A structurally similar sequence was also found in the 17D yellow fever vaccine, suggesting that it might likewise confer protection, and this prediction was confirmed in a recent pilot study of 28 000 adults vaccinated with this vaccine; this pilot study also showed that there was a period of around 10 years between vaccination and observed protection, indicating that the induced immune response is most effective at the time of tumour initiation, which may precede clinical manifestation by several years.9 This protection seems, therefore, to result from prevention of tumour initiation rather than the killing of melanoma cells already present in the body.

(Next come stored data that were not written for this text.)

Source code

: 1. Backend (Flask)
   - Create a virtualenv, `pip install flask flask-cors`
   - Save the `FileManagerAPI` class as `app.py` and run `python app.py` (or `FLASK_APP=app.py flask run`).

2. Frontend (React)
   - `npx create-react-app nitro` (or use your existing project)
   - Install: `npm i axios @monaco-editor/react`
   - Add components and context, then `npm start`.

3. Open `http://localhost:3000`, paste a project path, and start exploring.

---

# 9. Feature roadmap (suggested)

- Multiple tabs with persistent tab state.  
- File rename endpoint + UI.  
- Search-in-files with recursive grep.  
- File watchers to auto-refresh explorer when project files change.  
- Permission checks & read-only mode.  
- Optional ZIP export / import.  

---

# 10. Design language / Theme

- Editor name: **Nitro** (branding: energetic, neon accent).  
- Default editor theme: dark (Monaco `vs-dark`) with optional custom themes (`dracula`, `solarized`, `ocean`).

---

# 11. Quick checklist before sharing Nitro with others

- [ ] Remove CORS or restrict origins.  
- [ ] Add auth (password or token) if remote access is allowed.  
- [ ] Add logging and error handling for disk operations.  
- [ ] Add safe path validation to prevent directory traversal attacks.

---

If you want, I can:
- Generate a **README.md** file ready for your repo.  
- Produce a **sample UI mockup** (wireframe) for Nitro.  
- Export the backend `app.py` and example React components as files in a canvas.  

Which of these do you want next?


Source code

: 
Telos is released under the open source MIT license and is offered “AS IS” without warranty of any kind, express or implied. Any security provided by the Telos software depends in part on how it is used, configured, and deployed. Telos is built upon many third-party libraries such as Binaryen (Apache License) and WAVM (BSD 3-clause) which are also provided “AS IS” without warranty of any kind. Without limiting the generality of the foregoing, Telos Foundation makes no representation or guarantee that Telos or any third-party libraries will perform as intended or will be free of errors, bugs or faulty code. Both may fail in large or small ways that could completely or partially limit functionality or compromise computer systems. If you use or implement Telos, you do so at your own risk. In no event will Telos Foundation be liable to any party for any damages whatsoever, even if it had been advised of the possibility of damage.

So, it is important to emphasise that, in contrast to their likely preventive properties, BCG and vaccinia vaccines are of little or no value in treating established melanomas.4,7 Treatment of melanoma by immune modulation is much more complex than prevention, although several approaches of greatly varying complexity hold out hope for effective immunotherapeutic strategies in the future.10

However, our FEBIM studies indicate that certain currently available and relatively well tolerated vaccines against infectious diseases are able to make a significant impact on the serious and increasing public health problem of melanoma. Although it is unlikely that smallpox vaccination will be re-introduced for this purpose, the increasing global incidence of tuberculosis, including extreme drug-resistant forms, makes an additional case for considering widespread neonatal BCG vaccination. Yellow fever vaccine is another possibility as it is cheap and safe, although its efficacy in preventing melanoma requires confirmation in more extensive studies. The currently available evidence indicates the need for further studies to determine whether modifications of vaccination programs to include strategies to reduce the risk of melanoma would be of benefit, especially in high-risk countries such as Australia.